Over the last few years, the technology boost in the capability of analyzing data for scientific research and reusing it in Open Science initiatives for the construction of models, including those generated with Machine Learning techniques, has been enormous. The attempt to build data 'spaces' or 'ecosystems' which support the publication and reuse of data for feeding pipelines – i.e. the processes that data scientists specify and execute to prepare, transform, enrich and analyse data – has inspired several initiatives in Europe and worldwide. However, assessing and controlling the quality of data and results can be very expansive in terms of computational resources and human costs.
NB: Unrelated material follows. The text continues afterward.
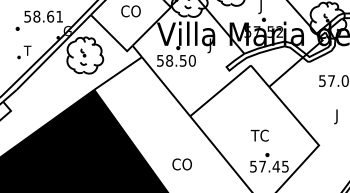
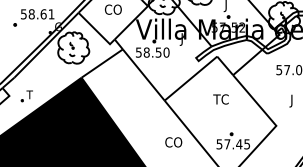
part: (23, 52) -> (26, 96), moved
text: (259, 135) -> (220, 99), moved
text: (181, 164) -> (173, 142), moved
Completely automated pipelines can reduce the costs of this process, but they present significant weaknesses in monitoring the data life cycle and often make it very difficult to control the results in terms of quality, uncertainty and explainability.
In this scenario, the project ‘Discount Quality for Responsible Data Science: Human-in-the-Loop for Quality Data’ intends to exploit a Human-In-The-Loop (HITL) approach – i.e. an approach involving human intervention in the most delicate phases of the data transformation process – to increase the overall sustainability of the pipeline, both from a computational point of view and in terms of human effort. In particular, the project focuses on data preparation, which normally takes up to 80% of the overall time needed to complete the process, balancing the need for high quality data and the need to reduce the work involved in preparing them. In order to make this process more sustainable, two main goals will be pursued: 1) reducing the computational effort neded to analyse data; 2) introducing HITL to make human intervention more effective, and thus limiting it.
The project leverages the complementary expertise of the partners involved. The research unit coordinated by Prof. Barbara Pernici from the Department of Electronics, Information and Bioengineering – Politecnico di Milano, who’s also Principal Investigator of the project, has a strong expertise in data and information quality, in particular in quality assessment and in developing pipelines for scientific data and for social media analysis. The University of Modena and Reggio Emilia contributes with expertise in data preparation, based on semantic-based approaches. The University of Milano-Bicocca provides competences on data sharing and annotations. The Sapienza University of Rome has a significant expertise in data visualization and exploration.